Taking the reader in and out of London drawing rooms, to the heights of aestheticism, and to the depths of decadence, The Picture of Dorian Gray is not only a melodrama about moral corruption. Laced with bon mots and vivid depictions of upper-class refinement, it is also a fascinating look at the milieu of Wilde’s fin-de-si├Ęcle world and a manifesto of the creed “Art for Art’s Sake.”

The ever-quotable Wilde, who once delighted London with his scintillating plays, scandalized readers with this, his only novel.
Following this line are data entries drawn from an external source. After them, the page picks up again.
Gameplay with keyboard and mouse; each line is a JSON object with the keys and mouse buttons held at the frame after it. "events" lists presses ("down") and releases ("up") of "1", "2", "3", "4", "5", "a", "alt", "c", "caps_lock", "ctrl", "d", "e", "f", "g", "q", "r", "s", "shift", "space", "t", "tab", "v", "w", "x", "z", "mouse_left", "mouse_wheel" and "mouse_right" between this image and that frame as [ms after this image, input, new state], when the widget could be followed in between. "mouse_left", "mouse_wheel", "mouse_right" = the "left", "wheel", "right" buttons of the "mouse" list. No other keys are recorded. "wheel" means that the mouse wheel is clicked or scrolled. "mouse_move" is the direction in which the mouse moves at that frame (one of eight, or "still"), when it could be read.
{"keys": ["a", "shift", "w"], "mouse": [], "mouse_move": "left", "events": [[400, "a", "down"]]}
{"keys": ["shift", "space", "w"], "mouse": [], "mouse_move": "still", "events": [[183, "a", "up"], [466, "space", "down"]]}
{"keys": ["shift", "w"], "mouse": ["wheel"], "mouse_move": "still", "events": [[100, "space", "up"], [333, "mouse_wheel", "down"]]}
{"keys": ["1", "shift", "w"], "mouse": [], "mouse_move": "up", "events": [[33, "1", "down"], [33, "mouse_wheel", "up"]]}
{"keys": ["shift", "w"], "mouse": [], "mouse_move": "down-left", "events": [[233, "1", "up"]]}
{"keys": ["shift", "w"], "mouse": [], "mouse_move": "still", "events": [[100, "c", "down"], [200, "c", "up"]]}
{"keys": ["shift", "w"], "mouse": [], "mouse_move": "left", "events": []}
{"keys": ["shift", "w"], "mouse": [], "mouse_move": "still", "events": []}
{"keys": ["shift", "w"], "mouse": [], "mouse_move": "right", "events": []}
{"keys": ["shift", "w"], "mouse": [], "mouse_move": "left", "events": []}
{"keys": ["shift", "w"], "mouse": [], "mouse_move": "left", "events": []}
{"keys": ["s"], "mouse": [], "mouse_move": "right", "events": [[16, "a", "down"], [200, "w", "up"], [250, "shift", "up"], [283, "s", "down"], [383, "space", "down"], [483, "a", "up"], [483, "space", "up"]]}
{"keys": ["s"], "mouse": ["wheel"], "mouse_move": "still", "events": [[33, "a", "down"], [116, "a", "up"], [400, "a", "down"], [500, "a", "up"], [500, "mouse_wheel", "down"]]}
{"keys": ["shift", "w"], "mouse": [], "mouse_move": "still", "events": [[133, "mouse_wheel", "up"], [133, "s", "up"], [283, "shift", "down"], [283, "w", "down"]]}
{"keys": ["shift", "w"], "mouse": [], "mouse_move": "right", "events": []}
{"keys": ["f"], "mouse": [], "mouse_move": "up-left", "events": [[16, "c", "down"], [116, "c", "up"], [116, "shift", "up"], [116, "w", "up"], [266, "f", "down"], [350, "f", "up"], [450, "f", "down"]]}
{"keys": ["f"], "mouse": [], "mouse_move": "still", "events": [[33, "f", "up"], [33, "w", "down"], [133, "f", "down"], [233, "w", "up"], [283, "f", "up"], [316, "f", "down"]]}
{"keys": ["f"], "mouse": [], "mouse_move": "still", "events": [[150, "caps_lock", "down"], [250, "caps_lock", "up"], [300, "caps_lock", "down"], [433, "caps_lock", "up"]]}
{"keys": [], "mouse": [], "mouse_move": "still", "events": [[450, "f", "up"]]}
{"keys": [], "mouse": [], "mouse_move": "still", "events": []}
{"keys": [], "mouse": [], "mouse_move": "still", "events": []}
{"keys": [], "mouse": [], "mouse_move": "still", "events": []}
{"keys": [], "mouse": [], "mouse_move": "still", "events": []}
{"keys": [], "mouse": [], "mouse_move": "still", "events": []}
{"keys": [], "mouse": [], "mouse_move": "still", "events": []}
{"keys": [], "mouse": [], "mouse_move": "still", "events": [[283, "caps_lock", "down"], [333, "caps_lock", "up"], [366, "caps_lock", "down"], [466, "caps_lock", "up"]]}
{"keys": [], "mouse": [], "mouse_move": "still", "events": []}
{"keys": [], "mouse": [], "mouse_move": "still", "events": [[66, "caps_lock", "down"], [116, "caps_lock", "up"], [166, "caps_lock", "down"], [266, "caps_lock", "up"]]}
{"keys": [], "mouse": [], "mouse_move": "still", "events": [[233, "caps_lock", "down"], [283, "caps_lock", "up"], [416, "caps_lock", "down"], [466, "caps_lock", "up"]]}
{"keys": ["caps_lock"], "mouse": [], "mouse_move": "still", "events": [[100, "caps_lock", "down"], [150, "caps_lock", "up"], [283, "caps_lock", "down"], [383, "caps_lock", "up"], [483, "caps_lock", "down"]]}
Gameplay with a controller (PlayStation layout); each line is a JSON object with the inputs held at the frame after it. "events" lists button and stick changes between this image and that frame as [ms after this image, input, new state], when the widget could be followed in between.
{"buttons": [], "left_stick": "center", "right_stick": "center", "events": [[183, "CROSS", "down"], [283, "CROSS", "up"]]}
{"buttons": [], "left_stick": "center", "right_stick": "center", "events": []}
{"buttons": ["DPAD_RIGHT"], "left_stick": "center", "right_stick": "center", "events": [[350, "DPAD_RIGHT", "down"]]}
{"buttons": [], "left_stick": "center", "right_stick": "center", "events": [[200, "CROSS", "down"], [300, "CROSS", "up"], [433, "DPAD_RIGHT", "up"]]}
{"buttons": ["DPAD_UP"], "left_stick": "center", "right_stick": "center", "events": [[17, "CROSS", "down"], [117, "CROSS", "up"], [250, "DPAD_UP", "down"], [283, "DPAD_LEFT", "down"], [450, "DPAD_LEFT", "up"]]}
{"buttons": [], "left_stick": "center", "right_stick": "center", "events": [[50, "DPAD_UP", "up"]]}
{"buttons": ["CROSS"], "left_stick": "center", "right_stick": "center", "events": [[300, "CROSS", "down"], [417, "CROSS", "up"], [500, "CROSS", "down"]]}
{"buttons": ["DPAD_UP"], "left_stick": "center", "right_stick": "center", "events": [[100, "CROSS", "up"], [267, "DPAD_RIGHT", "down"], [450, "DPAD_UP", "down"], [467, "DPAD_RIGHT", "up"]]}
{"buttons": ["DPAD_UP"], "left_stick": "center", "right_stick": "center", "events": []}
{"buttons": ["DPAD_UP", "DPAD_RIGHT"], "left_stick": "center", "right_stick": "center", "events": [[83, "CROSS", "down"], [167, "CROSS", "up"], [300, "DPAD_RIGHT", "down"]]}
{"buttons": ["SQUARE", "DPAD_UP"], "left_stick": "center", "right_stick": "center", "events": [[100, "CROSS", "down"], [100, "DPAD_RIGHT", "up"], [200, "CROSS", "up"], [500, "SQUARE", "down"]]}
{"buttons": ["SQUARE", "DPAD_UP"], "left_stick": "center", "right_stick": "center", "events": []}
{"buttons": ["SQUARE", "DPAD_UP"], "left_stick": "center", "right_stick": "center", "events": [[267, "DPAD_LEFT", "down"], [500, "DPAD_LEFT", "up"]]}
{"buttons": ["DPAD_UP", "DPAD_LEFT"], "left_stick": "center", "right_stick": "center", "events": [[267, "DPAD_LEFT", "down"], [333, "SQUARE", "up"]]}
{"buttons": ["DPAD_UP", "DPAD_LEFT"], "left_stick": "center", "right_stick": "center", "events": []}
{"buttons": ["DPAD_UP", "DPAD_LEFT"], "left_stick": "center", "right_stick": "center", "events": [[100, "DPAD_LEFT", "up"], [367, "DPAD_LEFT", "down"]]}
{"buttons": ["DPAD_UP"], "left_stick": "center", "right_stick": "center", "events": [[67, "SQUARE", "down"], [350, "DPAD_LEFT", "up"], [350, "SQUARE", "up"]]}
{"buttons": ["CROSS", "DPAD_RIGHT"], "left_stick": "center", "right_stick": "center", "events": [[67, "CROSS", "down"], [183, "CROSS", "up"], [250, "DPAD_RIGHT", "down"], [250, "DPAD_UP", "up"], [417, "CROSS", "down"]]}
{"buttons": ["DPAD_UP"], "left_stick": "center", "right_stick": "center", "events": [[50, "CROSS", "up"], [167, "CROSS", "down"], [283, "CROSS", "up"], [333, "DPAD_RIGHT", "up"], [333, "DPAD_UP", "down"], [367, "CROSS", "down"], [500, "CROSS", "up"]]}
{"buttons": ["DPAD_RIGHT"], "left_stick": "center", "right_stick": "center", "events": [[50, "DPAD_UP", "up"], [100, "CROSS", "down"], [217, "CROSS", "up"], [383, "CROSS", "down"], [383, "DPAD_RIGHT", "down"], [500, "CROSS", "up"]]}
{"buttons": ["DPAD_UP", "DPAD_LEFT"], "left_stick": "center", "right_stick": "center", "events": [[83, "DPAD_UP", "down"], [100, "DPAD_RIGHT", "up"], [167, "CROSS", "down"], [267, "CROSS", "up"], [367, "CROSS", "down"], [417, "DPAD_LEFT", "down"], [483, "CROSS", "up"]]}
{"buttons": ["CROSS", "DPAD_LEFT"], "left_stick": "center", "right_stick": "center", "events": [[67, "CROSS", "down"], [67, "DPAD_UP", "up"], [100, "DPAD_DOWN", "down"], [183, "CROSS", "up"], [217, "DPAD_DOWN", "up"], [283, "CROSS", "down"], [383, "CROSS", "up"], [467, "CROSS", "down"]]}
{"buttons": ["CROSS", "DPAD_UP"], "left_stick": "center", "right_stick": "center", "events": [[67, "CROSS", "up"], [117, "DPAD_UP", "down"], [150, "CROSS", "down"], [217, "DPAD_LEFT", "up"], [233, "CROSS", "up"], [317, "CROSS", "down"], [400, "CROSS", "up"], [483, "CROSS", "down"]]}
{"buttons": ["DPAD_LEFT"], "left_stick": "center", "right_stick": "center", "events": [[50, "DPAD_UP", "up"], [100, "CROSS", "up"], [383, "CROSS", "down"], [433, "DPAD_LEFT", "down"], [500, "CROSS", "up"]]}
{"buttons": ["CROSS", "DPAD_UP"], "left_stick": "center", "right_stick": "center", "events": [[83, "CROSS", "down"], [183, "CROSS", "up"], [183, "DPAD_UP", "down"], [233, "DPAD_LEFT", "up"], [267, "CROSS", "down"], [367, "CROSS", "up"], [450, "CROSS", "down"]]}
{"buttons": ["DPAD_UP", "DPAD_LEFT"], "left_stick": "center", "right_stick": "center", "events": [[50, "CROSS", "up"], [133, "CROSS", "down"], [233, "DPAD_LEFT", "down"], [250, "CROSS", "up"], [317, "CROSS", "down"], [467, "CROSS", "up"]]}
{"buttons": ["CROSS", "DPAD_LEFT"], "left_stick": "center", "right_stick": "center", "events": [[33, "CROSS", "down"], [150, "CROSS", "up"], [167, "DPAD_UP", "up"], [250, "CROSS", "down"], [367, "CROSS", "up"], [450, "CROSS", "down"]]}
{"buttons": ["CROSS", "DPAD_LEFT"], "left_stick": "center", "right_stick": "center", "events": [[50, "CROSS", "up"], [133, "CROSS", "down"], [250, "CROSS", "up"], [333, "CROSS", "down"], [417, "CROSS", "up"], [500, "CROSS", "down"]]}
Upon publication, Dorian was condemned as dangerous, poisonous, stupid, vulgar, and immoral, and Wilde as a “driveling pedant.” The novel, in fact, was used against Wilde at his much-publicized trials for “gross indecency,” which led to his imprisonment and exile on the European continent. Even so, The Picture of Dorian Gray firmly established Wilde as one of the great voices of the Aesthetic movement, and endures as a classic that is as timeless as its hero. (goodreads)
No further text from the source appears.